Tonight, I felt the pain again. New antagonist, same old plot. And it really hurt. I thought I was doing allright. I've been practicing hours each day. I made it to the finals of the competition I've been preparing for. I'm trying new recipes and deepening relationships with my extended family. Why aren't they enough? Why do they just feel like pretense? Why has walking through a day of my life become a movie screenplay?

"What do I do with this? God, do you know what it's like down here?! What do you know of gut-wrenching rejection?!" I screamed at him.

And then I heard him. It was immediate and intimate.

I was despised and rejected by men. Nothing in my appearance caused men to desire me.

It wasn't trite this time. It wasn't just a passage I have had memorized since Mr. Baker's eighth grade Bible class.
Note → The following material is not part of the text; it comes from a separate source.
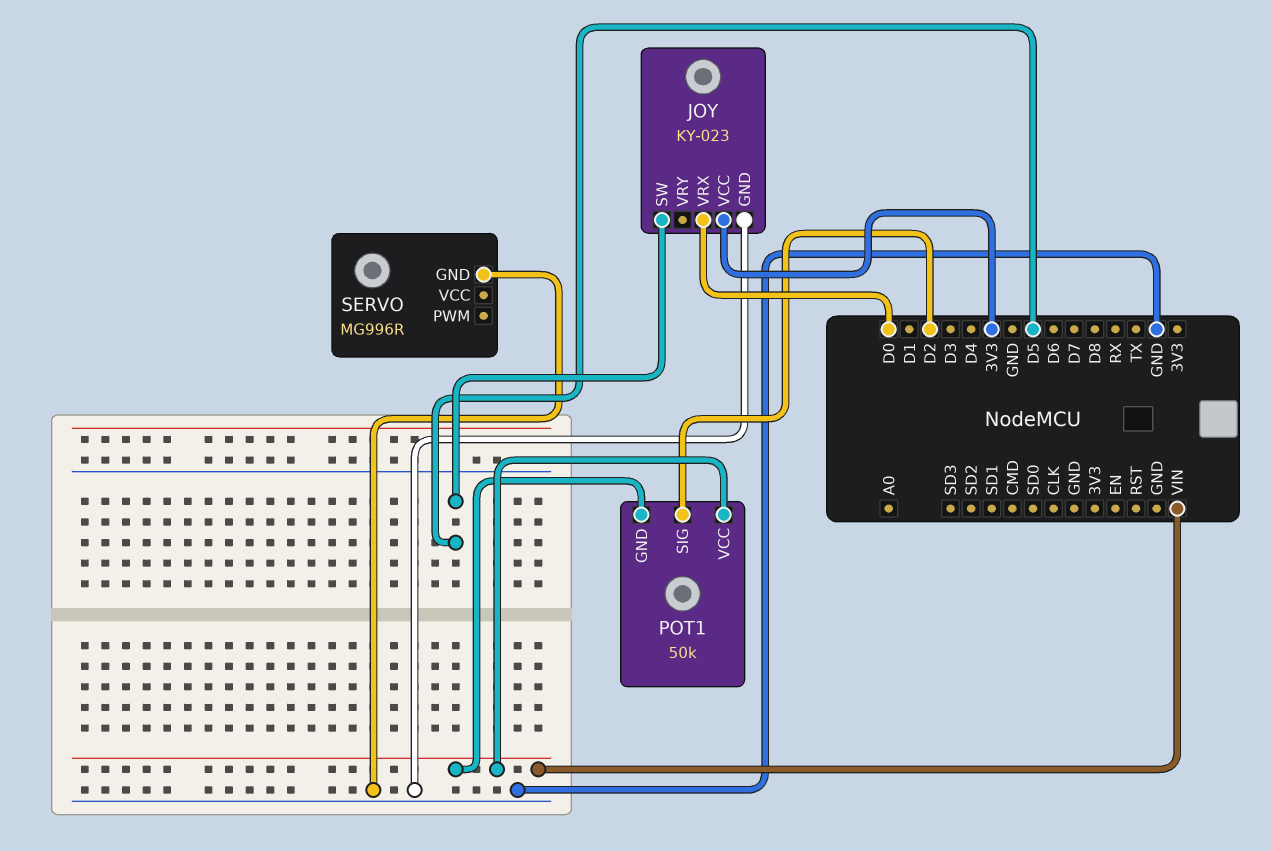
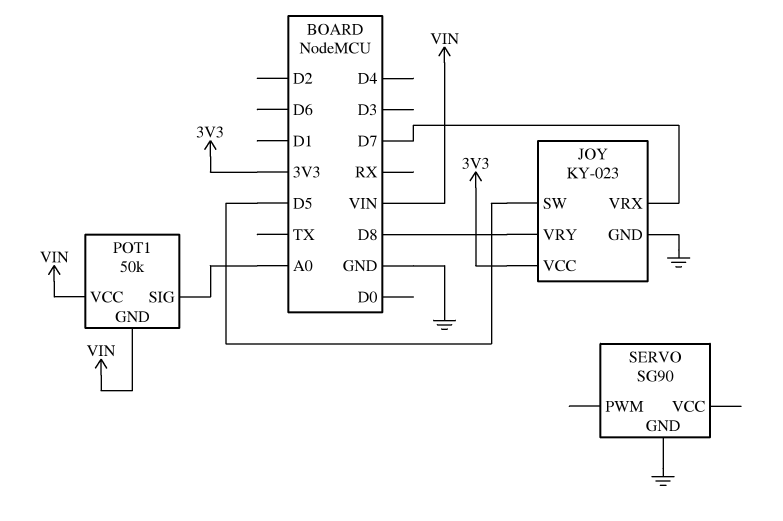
JOY pin VRX: D0 -> D7
JOY pin VRY: none -> D8
POT1 pin SIG: D2 -> A0
SERVO: MG996R -> SG90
It took me straight to the Storybook.

Who has believed our message
and to whom has the arm of
the Lord been revealed?
He grew up before him like a tender shoot,
and like a root out of dry ground.
He had no beauty or majesty that we should desire him.
He was despised and rejected by men,
a man of sorrows, and familiar with suffering.
Like one from whom men hide their faces
he was despised, and we esteemed him not.

Surely he took up our infirmities and carried our sorrows,
yet we considered him stricken by God,
smitten by him, and afflicted.
But he was pierced for our transgressions,
he was crushed for our iniquities;
the punishment that brought us peace was upon him,
and by his wounds we are healed.
We all, like sheep, have gone astray,
each of us has turned to his own way;
and the Lord has laid on him
the iniquity of us all.

He was oppressed and afflicted,
yet he did not open his mouth;
he was led like a lamb to the slaughter,
and as a sheep before her shearers is silent,
so he did not open his mouth.
By oppression and judgment he was taken away.
And who can speak of his descendants?
For he was cut off from the land of the living;
for the transgression of my people he was stricken.
He was assigned a grave with the wicked,
and with the rich in his death,
though he had done no violence,
nor was any deceit in his mouth.

He does not lecture me and say that I have no right to feel rejected and vulnerable compared to what he has been through. Instead, he whispers to me that I can still trust him with my heart because he knows the course of this pain. And that he will be there in the moments of choice. And that there is hope still that I will continue to choose to be like a lamb, free of regret and bitterness, but dead all the same.